WHAT IS EXPECTED: Starting at the first line of the data, print each line verbatim up to and including the line bearing "20: (134, 58, 39.90)", omitting pictures.

LISTED ENTRIES: Begin

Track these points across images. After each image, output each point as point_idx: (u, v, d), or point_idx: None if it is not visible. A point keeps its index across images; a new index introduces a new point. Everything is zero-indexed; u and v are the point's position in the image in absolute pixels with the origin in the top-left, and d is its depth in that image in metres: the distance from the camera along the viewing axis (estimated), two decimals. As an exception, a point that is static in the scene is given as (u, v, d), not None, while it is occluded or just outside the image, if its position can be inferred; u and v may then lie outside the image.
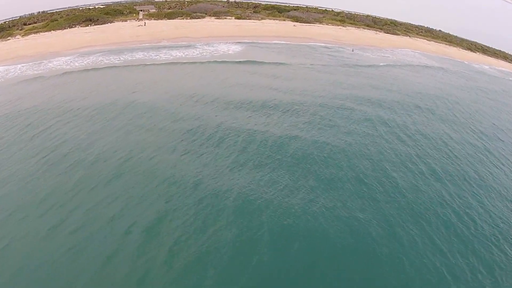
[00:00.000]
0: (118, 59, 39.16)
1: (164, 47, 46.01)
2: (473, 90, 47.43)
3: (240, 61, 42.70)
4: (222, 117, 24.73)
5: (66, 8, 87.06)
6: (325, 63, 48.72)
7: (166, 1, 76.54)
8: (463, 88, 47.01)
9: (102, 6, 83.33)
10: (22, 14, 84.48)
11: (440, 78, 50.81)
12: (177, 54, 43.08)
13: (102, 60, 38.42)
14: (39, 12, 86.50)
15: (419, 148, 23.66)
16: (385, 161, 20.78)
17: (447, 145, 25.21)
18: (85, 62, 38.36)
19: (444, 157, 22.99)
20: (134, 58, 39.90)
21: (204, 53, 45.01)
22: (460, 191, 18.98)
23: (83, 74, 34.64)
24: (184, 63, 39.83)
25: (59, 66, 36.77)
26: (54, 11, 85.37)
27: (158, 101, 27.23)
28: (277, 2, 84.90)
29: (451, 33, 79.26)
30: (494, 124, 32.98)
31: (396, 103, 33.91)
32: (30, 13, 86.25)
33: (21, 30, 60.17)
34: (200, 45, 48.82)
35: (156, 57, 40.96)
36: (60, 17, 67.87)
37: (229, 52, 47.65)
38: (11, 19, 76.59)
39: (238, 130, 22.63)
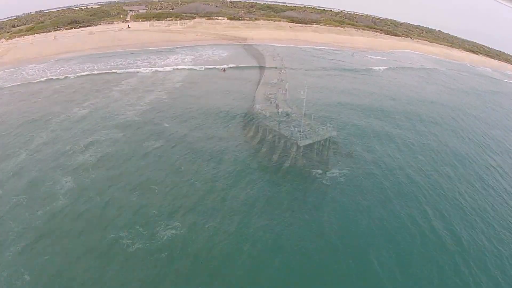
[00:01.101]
0: (92, 67, 37.54)
1: (145, 52, 44.05)
2: (478, 96, 44.47)
3: (224, 67, 40.30)
4: (179, 137, 22.86)
5: (64, 7, 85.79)
6: (319, 67, 45.97)
7: (159, 1, 74.63)
8: (466, 94, 44.04)
9: (96, 6, 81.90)
10: (20, 13, 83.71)
11: (443, 82, 47.77)
12: (156, 60, 41.10)
13: (75, 69, 36.90)
14: (36, 11, 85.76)
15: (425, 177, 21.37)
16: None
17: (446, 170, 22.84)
18: (58, 70, 36.96)
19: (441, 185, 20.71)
20: (109, 66, 38.23)
21: (186, 59, 42.83)
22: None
23: (53, 83, 33.16)
24: (161, 71, 37.79)
25: (30, 76, 35.45)
26: (51, 10, 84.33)
27: (114, 116, 25.45)
28: (275, 2, 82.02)
29: (450, 33, 75.69)
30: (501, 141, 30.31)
31: (398, 114, 32.01)
32: (27, 12, 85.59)
33: (8, 32, 59.08)
34: (183, 50, 46.64)
35: (132, 64, 39.10)
36: (49, 19, 66.59)
37: (214, 58, 45.25)
38: (7, 19, 76.02)
39: (193, 157, 20.71)
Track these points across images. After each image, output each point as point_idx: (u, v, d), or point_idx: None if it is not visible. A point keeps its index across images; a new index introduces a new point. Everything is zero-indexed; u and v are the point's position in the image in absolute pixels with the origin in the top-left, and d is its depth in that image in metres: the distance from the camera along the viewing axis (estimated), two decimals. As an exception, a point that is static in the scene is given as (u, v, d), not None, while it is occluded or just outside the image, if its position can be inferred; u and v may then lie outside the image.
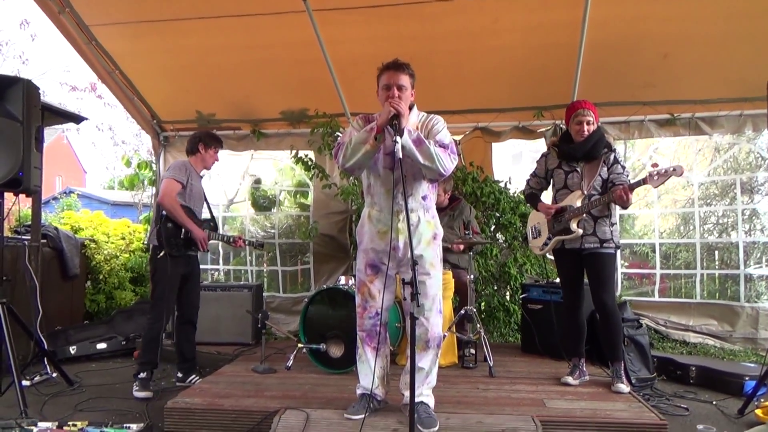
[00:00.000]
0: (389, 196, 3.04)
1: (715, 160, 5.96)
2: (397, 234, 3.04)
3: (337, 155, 3.10)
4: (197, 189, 4.31)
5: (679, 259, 6.37)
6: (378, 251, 3.11)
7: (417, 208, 3.10)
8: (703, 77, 5.24)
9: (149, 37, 5.15)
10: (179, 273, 4.16)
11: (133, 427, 3.01)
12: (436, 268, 3.14)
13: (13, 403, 3.52)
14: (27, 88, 3.72)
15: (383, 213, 3.08)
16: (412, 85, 3.07)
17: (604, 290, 3.76)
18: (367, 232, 3.16)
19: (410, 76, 3.06)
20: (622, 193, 3.54)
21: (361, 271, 3.20)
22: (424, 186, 3.11)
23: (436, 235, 3.17)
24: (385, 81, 3.04)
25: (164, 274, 4.08)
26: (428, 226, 3.13)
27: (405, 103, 2.97)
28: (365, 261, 3.17)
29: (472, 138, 6.10)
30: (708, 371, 4.34)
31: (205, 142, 4.34)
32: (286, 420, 3.09)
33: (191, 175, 4.24)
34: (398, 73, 3.02)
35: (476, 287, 5.58)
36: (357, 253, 3.28)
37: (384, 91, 3.03)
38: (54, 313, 5.35)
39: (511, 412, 3.24)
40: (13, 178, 3.66)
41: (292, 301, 6.35)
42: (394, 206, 3.01)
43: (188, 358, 4.34)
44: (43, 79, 18.03)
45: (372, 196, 3.17)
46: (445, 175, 3.03)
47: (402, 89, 3.00)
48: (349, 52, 5.19)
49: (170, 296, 4.18)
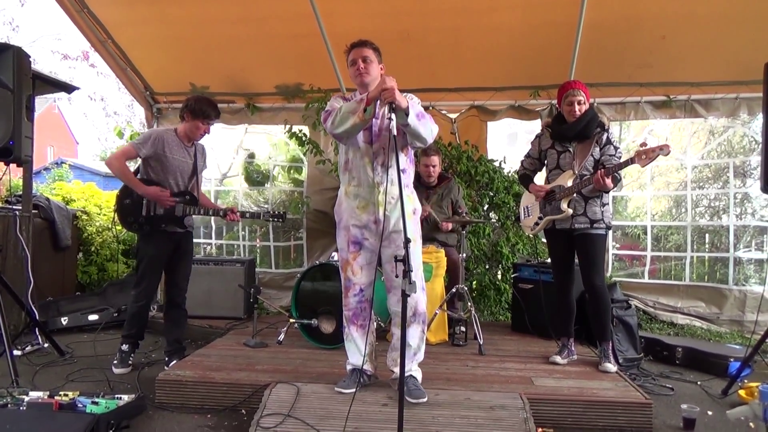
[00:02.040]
0: (368, 168, 3.08)
1: (710, 143, 5.97)
2: (376, 207, 3.06)
3: (326, 121, 3.11)
4: (176, 161, 3.93)
5: (670, 242, 6.42)
6: (359, 226, 3.14)
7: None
8: (701, 59, 5.22)
9: (143, 5, 5.08)
10: (160, 251, 3.95)
11: (124, 398, 3.02)
12: (417, 242, 3.18)
13: (4, 373, 3.54)
14: (18, 56, 3.67)
15: (362, 187, 3.12)
16: (378, 59, 3.14)
17: (593, 271, 3.79)
18: (345, 209, 3.19)
19: (374, 50, 3.13)
20: (600, 177, 3.56)
21: (344, 249, 3.22)
22: (402, 159, 3.10)
23: (415, 210, 3.22)
24: (351, 57, 3.13)
25: (143, 253, 3.96)
26: (408, 200, 3.14)
27: (372, 74, 3.08)
28: (347, 238, 3.19)
29: (468, 116, 6.07)
30: (694, 352, 4.40)
31: (192, 111, 3.90)
32: (277, 393, 3.12)
33: (165, 145, 3.87)
34: (361, 48, 3.11)
35: (468, 266, 5.61)
36: (337, 232, 3.29)
37: (351, 66, 3.13)
38: (45, 283, 5.33)
39: (499, 389, 3.28)
40: (4, 147, 3.63)
41: (284, 277, 6.37)
42: (374, 178, 3.06)
43: (170, 341, 4.09)
44: (34, 46, 17.81)
45: (350, 171, 3.18)
46: (430, 142, 3.09)
47: (367, 60, 3.08)
48: (346, 26, 5.11)
49: (150, 275, 3.98)
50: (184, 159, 3.98)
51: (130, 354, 4.02)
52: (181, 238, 4.04)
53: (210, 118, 3.95)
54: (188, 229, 4.09)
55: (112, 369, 3.95)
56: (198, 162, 4.08)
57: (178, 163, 3.95)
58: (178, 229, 3.98)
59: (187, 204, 3.95)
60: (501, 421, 2.84)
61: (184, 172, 4.00)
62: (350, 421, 2.74)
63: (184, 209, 3.93)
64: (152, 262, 3.96)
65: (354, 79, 3.14)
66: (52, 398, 2.92)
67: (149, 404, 3.26)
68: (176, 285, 4.09)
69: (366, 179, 3.09)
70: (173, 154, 3.92)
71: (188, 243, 4.15)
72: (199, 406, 3.27)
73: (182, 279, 4.11)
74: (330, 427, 2.75)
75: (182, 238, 4.05)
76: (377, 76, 3.09)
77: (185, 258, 4.12)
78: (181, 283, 4.10)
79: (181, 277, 4.10)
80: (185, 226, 4.02)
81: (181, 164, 3.97)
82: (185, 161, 3.99)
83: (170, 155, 3.90)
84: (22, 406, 2.86)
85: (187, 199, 3.98)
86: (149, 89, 6.24)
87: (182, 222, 3.97)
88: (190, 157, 4.03)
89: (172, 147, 3.92)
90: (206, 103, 3.95)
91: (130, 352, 4.02)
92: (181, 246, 4.06)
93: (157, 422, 3.08)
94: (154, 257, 3.95)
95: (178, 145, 3.95)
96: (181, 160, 3.97)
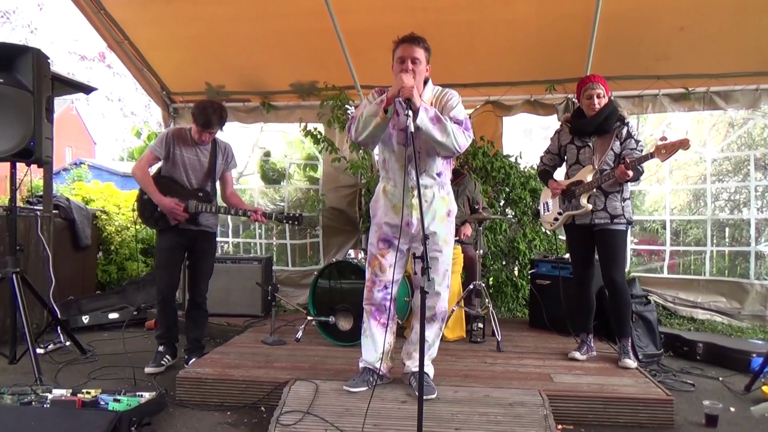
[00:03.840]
0: (403, 171, 3.03)
1: (729, 135, 5.89)
2: (410, 210, 3.04)
3: (350, 129, 3.08)
4: (184, 158, 3.92)
5: (689, 236, 6.35)
6: (392, 225, 3.11)
7: (431, 185, 3.10)
8: (719, 50, 5.13)
9: (158, 5, 5.12)
10: (174, 248, 3.96)
11: (145, 396, 3.05)
12: (449, 244, 3.16)
13: (28, 371, 3.60)
14: (37, 58, 3.70)
15: (397, 188, 3.08)
16: (427, 59, 3.04)
17: (613, 267, 3.75)
18: (381, 206, 3.17)
19: (425, 50, 3.03)
20: (624, 169, 3.51)
21: (373, 245, 3.20)
22: (438, 162, 3.09)
23: (450, 212, 3.17)
24: (400, 54, 3.00)
25: (157, 248, 4.02)
26: (443, 203, 3.13)
27: (420, 77, 2.96)
28: (378, 235, 3.18)
29: (483, 112, 6.04)
30: (715, 348, 4.34)
31: (194, 117, 3.87)
32: (296, 390, 3.14)
33: (175, 142, 3.89)
34: (413, 46, 2.98)
35: (485, 262, 5.59)
36: (370, 226, 3.29)
37: (398, 64, 3.00)
38: (66, 282, 5.41)
39: (518, 386, 3.27)
40: (25, 148, 3.66)
41: (301, 274, 6.39)
42: (408, 182, 3.00)
43: (189, 339, 4.08)
44: (52, 48, 18.01)
45: (387, 171, 3.17)
46: (459, 152, 3.01)
47: (416, 62, 2.97)
48: (360, 22, 5.12)
49: (161, 270, 3.99)
50: (195, 157, 3.96)
51: (164, 355, 4.01)
52: (197, 237, 3.98)
53: (209, 127, 3.85)
54: (204, 229, 4.00)
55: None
56: (218, 161, 4.03)
57: (189, 160, 3.94)
58: (192, 227, 3.93)
59: (200, 201, 3.89)
60: (520, 418, 2.82)
61: (196, 170, 3.97)
62: (369, 418, 2.73)
63: (196, 206, 3.86)
64: (163, 257, 3.97)
65: (396, 75, 2.94)
66: (75, 396, 2.96)
67: (170, 402, 3.29)
68: (196, 285, 4.08)
69: (400, 181, 3.06)
70: (183, 152, 3.91)
71: (206, 242, 4.07)
72: (219, 403, 3.30)
73: (202, 279, 4.08)
74: (349, 424, 2.75)
75: (198, 237, 3.99)
76: (421, 79, 3.01)
77: (204, 258, 4.08)
78: (201, 283, 4.08)
79: (201, 278, 4.08)
80: (199, 224, 3.95)
81: (191, 162, 3.95)
82: (196, 159, 3.97)
83: (179, 152, 3.90)
84: (45, 403, 2.90)
85: (200, 197, 3.93)
86: (165, 89, 6.29)
87: (195, 220, 3.92)
88: (204, 155, 3.99)
89: (183, 145, 3.91)
90: (210, 110, 3.84)
91: (165, 352, 4.02)
92: (197, 245, 4.01)
93: (178, 419, 3.11)
94: (164, 252, 3.96)
95: (190, 143, 3.94)
96: (192, 158, 3.95)
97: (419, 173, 2.85)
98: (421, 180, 2.87)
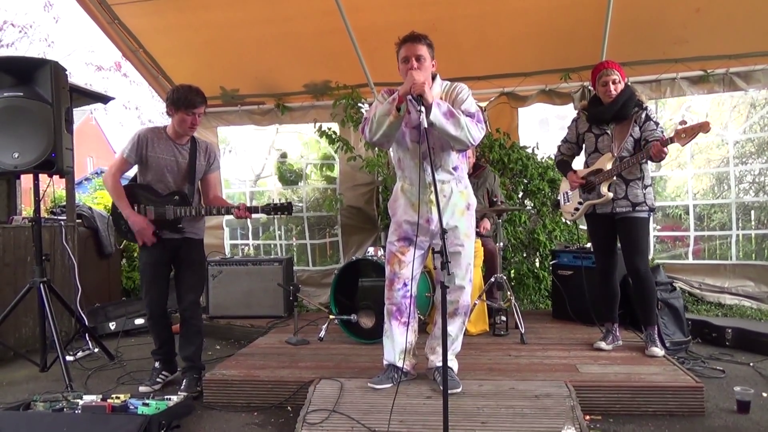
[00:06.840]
0: (418, 168, 3.02)
1: (751, 116, 5.77)
2: (429, 206, 3.04)
3: (363, 130, 3.10)
4: (159, 160, 3.56)
5: (714, 220, 6.24)
6: (411, 223, 3.10)
7: (449, 180, 3.09)
8: (738, 30, 5.02)
9: (170, 13, 5.16)
10: (158, 261, 3.63)
11: (173, 399, 3.09)
12: (471, 238, 3.16)
13: (58, 378, 3.67)
14: (55, 70, 3.75)
15: (414, 186, 3.07)
16: (431, 55, 3.04)
17: (637, 255, 3.70)
18: (400, 205, 3.17)
19: (428, 46, 3.03)
20: (660, 146, 3.41)
21: (393, 243, 3.21)
22: (453, 156, 3.09)
23: (469, 205, 3.16)
24: (404, 54, 3.02)
25: (140, 263, 3.77)
26: (461, 197, 3.13)
27: (426, 72, 2.95)
28: (398, 233, 3.18)
29: (498, 104, 6.00)
30: (745, 333, 4.27)
31: (174, 103, 3.52)
32: (322, 389, 3.15)
33: (148, 143, 3.53)
34: (416, 45, 2.99)
35: (505, 255, 5.56)
36: (390, 225, 3.29)
37: (403, 64, 3.02)
38: (92, 290, 5.49)
39: (544, 378, 3.24)
40: (46, 159, 3.71)
41: (321, 274, 6.42)
42: (425, 178, 3.00)
43: (182, 358, 3.71)
44: (69, 60, 18.28)
45: (403, 170, 3.17)
46: (473, 145, 3.02)
47: (421, 60, 2.97)
48: (370, 19, 5.11)
49: (147, 285, 3.67)
50: (172, 158, 3.60)
51: (160, 372, 3.76)
52: (181, 246, 3.65)
53: (194, 106, 3.50)
54: (189, 236, 3.67)
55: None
56: (198, 161, 3.67)
57: (165, 162, 3.58)
58: (174, 235, 3.61)
59: (177, 206, 3.57)
60: (547, 410, 2.80)
61: (174, 172, 3.61)
62: (395, 415, 2.74)
63: (175, 211, 3.56)
64: (147, 273, 3.68)
65: (404, 76, 2.96)
66: (105, 401, 3.00)
67: (197, 404, 3.33)
68: (182, 298, 3.67)
69: (417, 178, 3.06)
70: (157, 153, 3.56)
71: (192, 251, 3.71)
72: (246, 405, 3.32)
73: (188, 291, 3.67)
74: (375, 420, 2.76)
75: (183, 246, 3.66)
76: (429, 75, 3.01)
77: (190, 268, 3.70)
78: (187, 295, 3.66)
79: (187, 290, 3.67)
80: (182, 231, 3.61)
81: (168, 163, 3.59)
82: (173, 160, 3.61)
83: (153, 154, 3.55)
84: (77, 409, 2.94)
85: (176, 200, 3.59)
86: (181, 95, 6.34)
87: (175, 226, 3.59)
88: (182, 156, 3.64)
89: (157, 145, 3.56)
90: (186, 90, 3.53)
91: (161, 369, 3.77)
92: (181, 254, 3.66)
93: (206, 421, 3.14)
94: (148, 267, 3.66)
95: (165, 143, 3.59)
96: (168, 159, 3.59)
97: (435, 169, 2.86)
98: (437, 175, 2.89)
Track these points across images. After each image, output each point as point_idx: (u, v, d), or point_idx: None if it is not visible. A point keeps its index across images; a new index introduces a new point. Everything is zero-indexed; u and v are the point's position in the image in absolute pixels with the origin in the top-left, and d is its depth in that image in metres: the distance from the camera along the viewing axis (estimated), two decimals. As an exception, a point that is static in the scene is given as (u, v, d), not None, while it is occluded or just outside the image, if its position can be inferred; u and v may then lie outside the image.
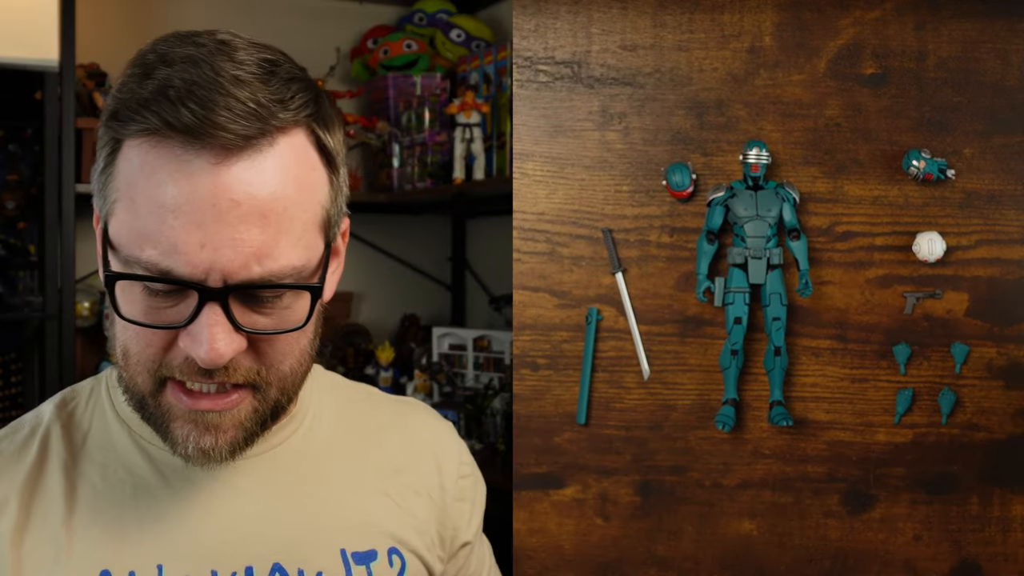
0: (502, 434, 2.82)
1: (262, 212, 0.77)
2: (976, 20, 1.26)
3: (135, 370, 0.82)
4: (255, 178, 0.77)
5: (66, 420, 0.93)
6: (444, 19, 3.36)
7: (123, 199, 0.78)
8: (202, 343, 0.77)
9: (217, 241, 0.76)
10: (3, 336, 2.66)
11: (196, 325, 0.78)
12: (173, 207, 0.76)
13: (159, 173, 0.76)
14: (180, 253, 0.76)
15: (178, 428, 0.83)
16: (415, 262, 3.57)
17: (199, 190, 0.75)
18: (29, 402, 2.63)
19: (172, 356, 0.81)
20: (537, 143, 1.28)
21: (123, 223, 0.78)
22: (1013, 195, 1.25)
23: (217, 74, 0.76)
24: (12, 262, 2.65)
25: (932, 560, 1.27)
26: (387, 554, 0.96)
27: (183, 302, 0.79)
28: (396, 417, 1.07)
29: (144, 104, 0.76)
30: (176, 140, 0.75)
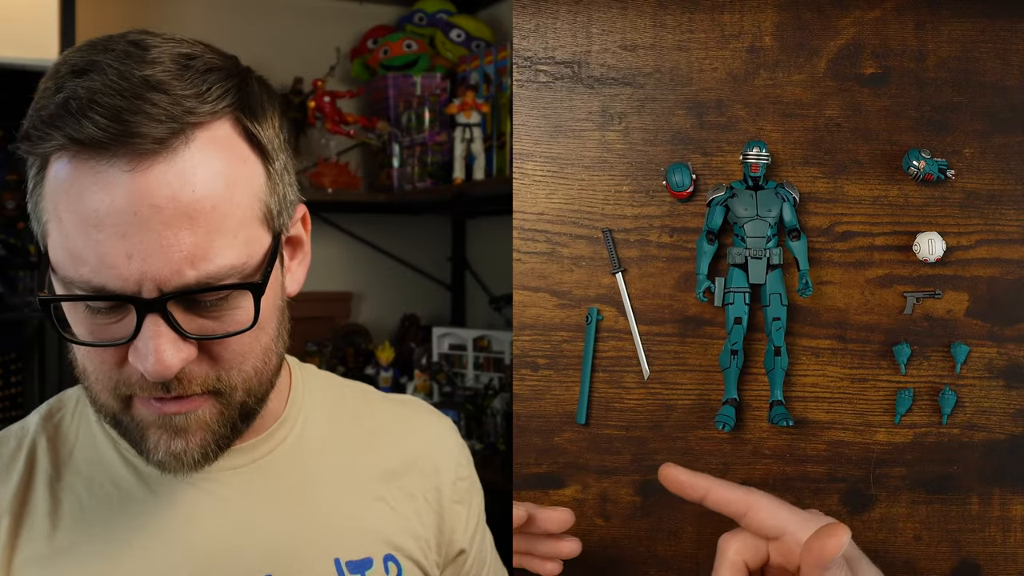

LISTED ENTRIES: End

ANSWER AREA:
Track these points across images. After each image, output each point as point_idx: (u, v, d), or point_idx: None if it is not visible. A point keeps its index across images; a new index introduces a new point. Everything is zero-indexed; u and v are the point's position in the image in absolute pixels with the origin in the top-left, and d is its depth in that image in metres: the distance from the camera along the viewing axis (estimated), two decimals. As an exception, a point that is static in the scene is given as (u, v, d), not None, while it is occluded or just outside the image, if its position can be inferred; u and v may then lie outside the image.
[00:00.000]
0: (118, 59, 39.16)
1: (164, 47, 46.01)
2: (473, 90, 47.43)
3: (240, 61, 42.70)
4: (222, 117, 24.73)
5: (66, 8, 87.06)
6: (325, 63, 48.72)
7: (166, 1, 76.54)
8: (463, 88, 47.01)
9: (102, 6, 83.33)
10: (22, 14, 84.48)
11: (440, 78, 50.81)
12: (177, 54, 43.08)
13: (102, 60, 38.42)
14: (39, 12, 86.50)
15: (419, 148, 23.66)
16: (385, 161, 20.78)
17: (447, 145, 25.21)
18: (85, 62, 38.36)
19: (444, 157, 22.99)
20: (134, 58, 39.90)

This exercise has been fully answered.